The coronavirus has wrought incalculable damage on every sector of the world economy, but few industries have been as tangibly and immediately impacted as tourism. The World Tourism Council estimates that more than 50 million jobs in the industry could be lost, and that the sector itself could shrink by up to 25 per cent this year alone.

Italy, which has been particularly hard hit by the coronavirus, heavily relies on its lucrative tourism industry. According to the Bank of Italy, tourism accounts for around 6 per cent of the country’s GDP and more than 1.5 million residents work in accommodation and food services.

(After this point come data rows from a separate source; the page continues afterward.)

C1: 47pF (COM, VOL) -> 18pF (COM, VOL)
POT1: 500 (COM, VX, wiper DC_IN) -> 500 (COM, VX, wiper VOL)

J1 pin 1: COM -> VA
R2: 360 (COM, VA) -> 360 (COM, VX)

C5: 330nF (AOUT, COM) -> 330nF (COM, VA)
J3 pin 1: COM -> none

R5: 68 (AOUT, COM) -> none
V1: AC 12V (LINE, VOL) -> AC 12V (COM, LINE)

Sicily, the beautiful Mediterranean island that looks like it’s being kicked by the rest of boot-shaped Italy, is doing it especially tough. It’s already lost US$1.09 billion in revenue since Italy went into lockdown in March. But the summer tourism season is about to kick off in Europe, and with lockdowns easing in Italy from next week, the tourism sector has big plans for luring tourists back.

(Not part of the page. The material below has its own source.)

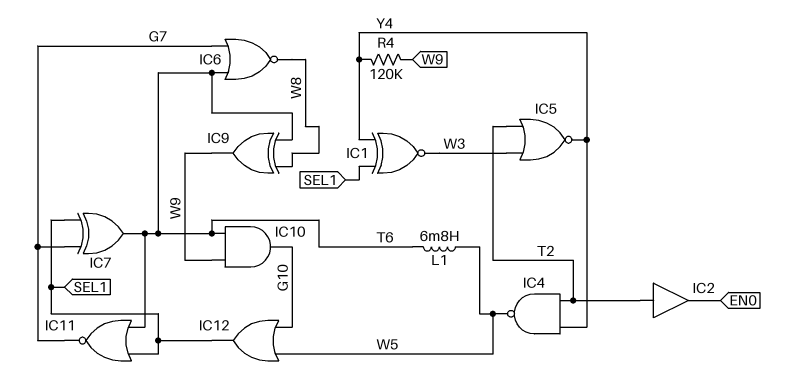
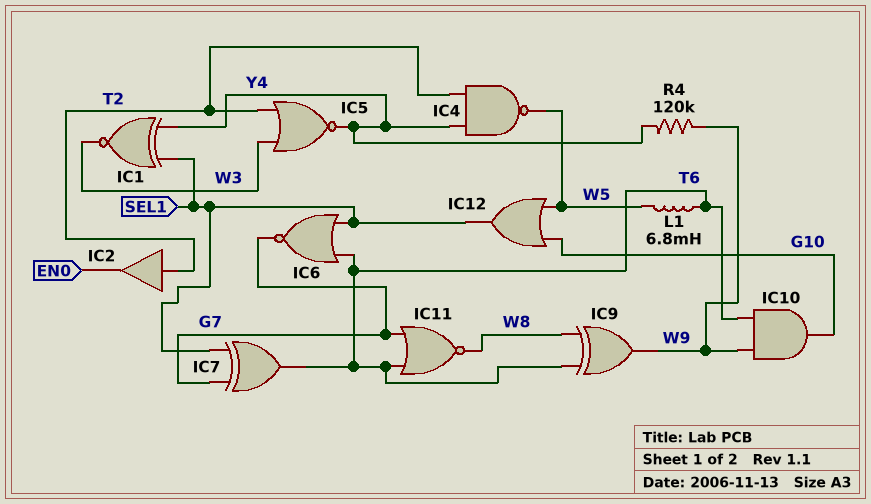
IC6: NOR (in G7, in T6, out W8) -> NOR (in SEL1, in T6, out G7)
IC11: NOR (in SEL1, in T6, out G7) -> NOR (in G7, in T6, out W8)

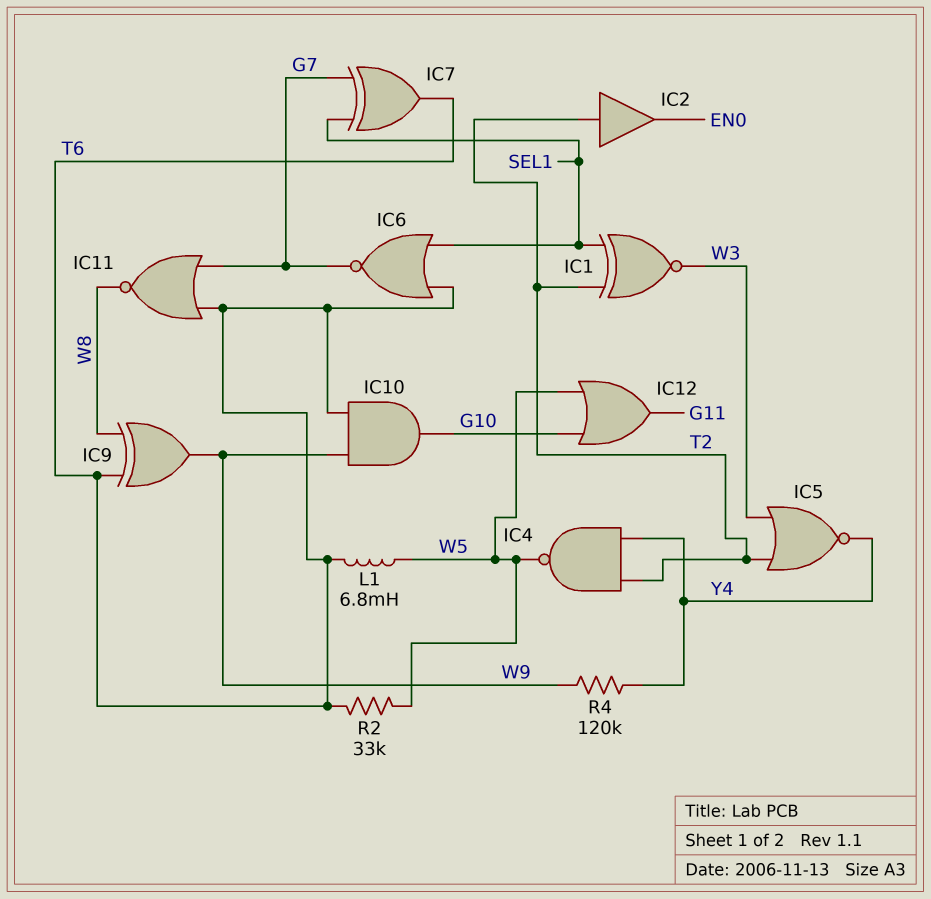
IC1: XNOR (in SEL1, in Y4, out W3) -> XNOR (in SEL1, in T2, out W3)
IC12: OR (in G10, in W5, out SEL1) -> OR (in G10, in W5, out G11)
R2: none -> 33k (T6, W5)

Sicily’s government has an especially ambitious plan: it’ll be paying for tourists to holiday there. It’s earmarked US$50 million to get people visiting the island, which is famed for its charming ancient buildings, pristine beaches and unique cuisine.

Here’s the deal: if you take a holiday to Sicily once lockdowns have eased, the Sicilian government will pay for half of your airfare. On top of that, it’s prepared to cover one third of your hotel expenses as well. Sold.

As soon as Italy’s lockdown restrictions have sufficiently eased, vouchers for this deal will be up for grabs via Sicily’s tourism website.

There’s no word on when the deal will drop (or if it will stretch to cover a flight from Australia) – so if you’re keen, you’ll have to set a daily calendar reminder to check in on the website. And we reckon once the vouchers show up, they’ll move pretty quickly. With Australia’s borders closed for the foreseeable future, we’ll also have to wait for things in the world get a lot better before we can realistically start planning the Euro holidays we all crave.